• MATERIAL TO PROCESS:
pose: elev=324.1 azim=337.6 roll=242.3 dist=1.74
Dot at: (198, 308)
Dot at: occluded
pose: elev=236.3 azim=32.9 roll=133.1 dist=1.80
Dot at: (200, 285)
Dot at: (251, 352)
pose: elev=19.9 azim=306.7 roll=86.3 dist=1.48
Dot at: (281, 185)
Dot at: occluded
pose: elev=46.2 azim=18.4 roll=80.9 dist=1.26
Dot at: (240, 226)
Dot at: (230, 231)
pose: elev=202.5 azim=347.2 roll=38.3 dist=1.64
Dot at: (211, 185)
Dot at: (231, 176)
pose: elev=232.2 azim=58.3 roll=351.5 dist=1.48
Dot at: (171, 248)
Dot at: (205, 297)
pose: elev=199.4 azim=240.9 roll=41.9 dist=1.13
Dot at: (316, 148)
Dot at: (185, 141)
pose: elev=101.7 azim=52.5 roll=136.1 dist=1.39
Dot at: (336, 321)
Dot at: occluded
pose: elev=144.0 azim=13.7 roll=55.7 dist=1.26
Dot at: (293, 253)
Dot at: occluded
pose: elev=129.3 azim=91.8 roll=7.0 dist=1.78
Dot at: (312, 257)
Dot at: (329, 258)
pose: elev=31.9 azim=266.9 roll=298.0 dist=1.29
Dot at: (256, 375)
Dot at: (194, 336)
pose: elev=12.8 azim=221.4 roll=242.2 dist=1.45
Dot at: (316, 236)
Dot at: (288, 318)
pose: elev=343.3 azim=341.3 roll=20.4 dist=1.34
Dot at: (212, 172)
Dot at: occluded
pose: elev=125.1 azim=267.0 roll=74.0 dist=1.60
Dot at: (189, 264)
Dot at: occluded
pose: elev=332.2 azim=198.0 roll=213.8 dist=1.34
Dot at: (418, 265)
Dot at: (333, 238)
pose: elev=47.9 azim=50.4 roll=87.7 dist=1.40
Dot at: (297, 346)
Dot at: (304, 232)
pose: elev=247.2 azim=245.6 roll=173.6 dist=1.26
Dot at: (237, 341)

• EXERCISE DESCRIPTION:
Copy out all of the material above, swapping every "pose" for "view" and changing nothing else.

• SOLUTION TO THE EXERCISE:
view: elev=324.1 azim=337.6 roll=242.3 dist=1.74
Dot at: (198, 308)
Dot at: occluded
view: elev=236.3 azim=32.9 roll=133.1 dist=1.80
Dot at: (200, 285)
Dot at: (251, 352)
view: elev=19.9 azim=306.7 roll=86.3 dist=1.48
Dot at: (281, 185)
Dot at: occluded
view: elev=46.2 azim=18.4 roll=80.9 dist=1.26
Dot at: (240, 226)
Dot at: (230, 231)
view: elev=202.5 azim=347.2 roll=38.3 dist=1.64
Dot at: (211, 185)
Dot at: (231, 176)
view: elev=232.2 azim=58.3 roll=351.5 dist=1.48
Dot at: (171, 248)
Dot at: (205, 297)
view: elev=199.4 azim=240.9 roll=41.9 dist=1.13
Dot at: (316, 148)
Dot at: (185, 141)
view: elev=101.7 azim=52.5 roll=136.1 dist=1.39
Dot at: (336, 321)
Dot at: occluded
view: elev=144.0 azim=13.7 roll=55.7 dist=1.26
Dot at: (293, 253)
Dot at: occluded
view: elev=129.3 azim=91.8 roll=7.0 dist=1.78
Dot at: (312, 257)
Dot at: (329, 258)
view: elev=31.9 azim=266.9 roll=298.0 dist=1.29
Dot at: (256, 375)
Dot at: (194, 336)
view: elev=12.8 azim=221.4 roll=242.2 dist=1.45
Dot at: (316, 236)
Dot at: (288, 318)
view: elev=343.3 azim=341.3 roll=20.4 dist=1.34
Dot at: (212, 172)
Dot at: occluded
view: elev=125.1 azim=267.0 roll=74.0 dist=1.60
Dot at: (189, 264)
Dot at: occluded
view: elev=332.2 azim=198.0 roll=213.8 dist=1.34
Dot at: (418, 265)
Dot at: (333, 238)
view: elev=47.9 azim=50.4 roll=87.7 dist=1.40
Dot at: (297, 346)
Dot at: (304, 232)
view: elev=247.2 azim=245.6 roll=173.6 dist=1.26
Dot at: (237, 341)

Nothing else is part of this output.